This Saturday, my family is heading down to the happiest place on earth, otherwise known as Walt Disney World.
We, like many others (including just about any family with young children) love it there. But it's not because of the warm weather (you can go lots of places for that) or the rides (Six Flags is 30 minutes from here), to me, it's the way people are when they're there that makes this place so special.
As a child, I had the privilege of visiting on several occasions. My parents purchased a timeshare (that I think they still regret today) that forced us to go there every few years. I have nothing but fond memories, but having been there now a few times as a parent, I realize that it's far from a vacation when you're chasing little ones around in crowded spaces day after day.
And sitting down in the seat instantly brings back memories of sitting in those same seats with my parents and siblings (I can still picture my brother Chris reciting the "hold on to your hats and glasses" disclaimer before Big Thunder Mountain starts, over and over again).
It's nostalgia for sure, but it's something more than that -- it's consistency. We all strive to be consistent, yet few truly achieve it. Disney excels at it.
But it's not the rides that make this place special. Maybe it's the characters? Watching your child's eyes light up when Mickey Mouse is 20 feet away, or when Cinderella dances with the prince right before your eyes, or Tinkerbell flies through the sky -- it's difficult to describe. It's like watching the storybook come alive and to a young child, there might not be anything better.
But I don't think that's it either.
I strive to be a good parent, to teach my children the difference between right and wrong, how to be polite and well mannered, and to treat others as you wish to be treated. And often times, it goes in one ear and out the other. I think many other parents have the same experience. They're kids -- they listen when they want to and tune out when they don't. And we're working on this...
But, in the two previous trips that we've taken our kids down to Disney World, I can only think of one time where we had an incident. One. Over almost two weeks time. Fourteen hour days (many without naps). With two kids under the age of 5. That's fairly impressive.
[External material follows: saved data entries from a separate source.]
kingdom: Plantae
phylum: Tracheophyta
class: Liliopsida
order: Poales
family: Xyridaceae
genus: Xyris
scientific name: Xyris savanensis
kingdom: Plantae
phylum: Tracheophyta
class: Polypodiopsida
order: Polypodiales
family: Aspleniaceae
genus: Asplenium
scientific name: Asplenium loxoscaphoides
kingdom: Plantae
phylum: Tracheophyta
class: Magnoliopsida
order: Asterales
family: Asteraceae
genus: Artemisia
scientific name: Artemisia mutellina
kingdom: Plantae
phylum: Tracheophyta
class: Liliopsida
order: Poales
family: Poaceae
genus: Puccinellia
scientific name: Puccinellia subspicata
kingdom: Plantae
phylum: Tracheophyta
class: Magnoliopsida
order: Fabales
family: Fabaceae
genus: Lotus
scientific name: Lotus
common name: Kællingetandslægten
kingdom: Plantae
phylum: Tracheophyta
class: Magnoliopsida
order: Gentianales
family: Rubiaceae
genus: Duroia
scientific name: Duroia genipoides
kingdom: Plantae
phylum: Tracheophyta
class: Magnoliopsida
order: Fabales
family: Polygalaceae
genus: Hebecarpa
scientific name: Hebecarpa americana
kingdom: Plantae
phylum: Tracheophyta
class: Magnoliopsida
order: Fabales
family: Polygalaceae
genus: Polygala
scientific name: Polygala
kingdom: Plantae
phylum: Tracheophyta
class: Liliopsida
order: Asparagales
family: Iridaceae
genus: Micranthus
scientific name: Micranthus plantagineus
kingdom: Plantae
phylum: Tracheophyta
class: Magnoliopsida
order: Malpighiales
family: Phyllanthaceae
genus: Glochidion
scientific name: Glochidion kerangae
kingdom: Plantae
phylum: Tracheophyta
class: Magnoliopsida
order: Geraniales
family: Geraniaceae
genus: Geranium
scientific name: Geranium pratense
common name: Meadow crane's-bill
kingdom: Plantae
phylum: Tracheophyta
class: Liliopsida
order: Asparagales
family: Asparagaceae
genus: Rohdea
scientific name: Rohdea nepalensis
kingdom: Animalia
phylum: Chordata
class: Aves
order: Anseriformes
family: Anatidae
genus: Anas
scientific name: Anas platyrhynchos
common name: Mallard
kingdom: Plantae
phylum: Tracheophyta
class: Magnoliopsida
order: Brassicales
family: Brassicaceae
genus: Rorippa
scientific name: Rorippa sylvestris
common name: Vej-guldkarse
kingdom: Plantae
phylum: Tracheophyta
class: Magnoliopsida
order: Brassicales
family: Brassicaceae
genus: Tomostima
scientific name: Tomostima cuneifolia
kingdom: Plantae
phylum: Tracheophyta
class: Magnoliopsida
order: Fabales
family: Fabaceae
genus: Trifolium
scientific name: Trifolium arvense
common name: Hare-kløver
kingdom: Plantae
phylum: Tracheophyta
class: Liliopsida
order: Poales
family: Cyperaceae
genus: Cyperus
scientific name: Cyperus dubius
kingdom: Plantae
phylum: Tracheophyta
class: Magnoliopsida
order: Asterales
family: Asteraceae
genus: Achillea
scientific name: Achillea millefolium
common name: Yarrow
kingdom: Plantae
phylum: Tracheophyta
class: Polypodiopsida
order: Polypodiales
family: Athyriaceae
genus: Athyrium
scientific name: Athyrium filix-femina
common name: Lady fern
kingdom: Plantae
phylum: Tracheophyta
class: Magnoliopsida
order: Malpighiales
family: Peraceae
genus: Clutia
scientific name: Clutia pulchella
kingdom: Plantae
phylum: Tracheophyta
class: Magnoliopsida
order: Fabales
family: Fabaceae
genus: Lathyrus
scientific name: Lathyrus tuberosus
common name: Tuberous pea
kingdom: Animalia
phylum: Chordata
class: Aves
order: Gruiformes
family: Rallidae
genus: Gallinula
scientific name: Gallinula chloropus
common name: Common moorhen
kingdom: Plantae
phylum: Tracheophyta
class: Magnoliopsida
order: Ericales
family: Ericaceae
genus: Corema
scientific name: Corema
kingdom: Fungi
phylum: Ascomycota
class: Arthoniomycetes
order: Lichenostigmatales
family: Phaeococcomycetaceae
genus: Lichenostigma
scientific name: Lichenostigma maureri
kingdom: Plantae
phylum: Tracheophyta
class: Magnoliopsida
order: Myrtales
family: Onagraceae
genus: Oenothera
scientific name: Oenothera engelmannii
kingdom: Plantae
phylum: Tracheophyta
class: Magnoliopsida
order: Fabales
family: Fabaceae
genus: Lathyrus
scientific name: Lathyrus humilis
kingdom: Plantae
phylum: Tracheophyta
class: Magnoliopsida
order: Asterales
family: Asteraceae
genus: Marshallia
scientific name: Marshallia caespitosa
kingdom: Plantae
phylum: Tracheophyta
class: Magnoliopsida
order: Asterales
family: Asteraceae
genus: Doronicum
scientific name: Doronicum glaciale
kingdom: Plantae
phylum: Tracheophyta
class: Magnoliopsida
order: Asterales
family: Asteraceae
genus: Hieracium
And in fact, I can think of dozens of instances where they were better to and with each other, helping each other, and playing with each other. It's like they put being siblings on hold for those few days.
It's amazing what a Mouse can do.
My point is that while we enjoy the weather, the rides, and the kids being able to see the characters, what I enjoy the most is the atmosphere.
It's a world within our world, where what's happening outside the 30,080 acres of Disney-owned property simply doesn't matter. It's not that it doesn't matter, but that it doesn't impact what's happening inside the parks. The "cast members" that work there make you feel at home and welcome, you're not (really) worried about someone stealing your stuff, and generally, people are all in a great mood.
It's like it brings out the best in who we are as humans, something that I hope we all bring home with us.
I know that there are Disney-haters out there, that can't stand how commercialized it is, that are frustrated that there are full aisles of toys at Target with nothing but Disney toys and clothes, and I get that. But, within the confines of the Disney properties, I'd challenge anyone to find me a better place to show your kids what's possible in life if they believe.
I love Disney World because it shows us what we're all capable of being -- kind, generous, courteous, polite. I know that I strive to be all those things and I hope my kids pick up on that, because it's one thing to tell them to act like a princess, it's another thing for them to see it for themselves.
Seeing is believing, and I love what I see when we vacation there. We're all as humans just better people when we're there, and that's why I'll take my kids there every chance I get.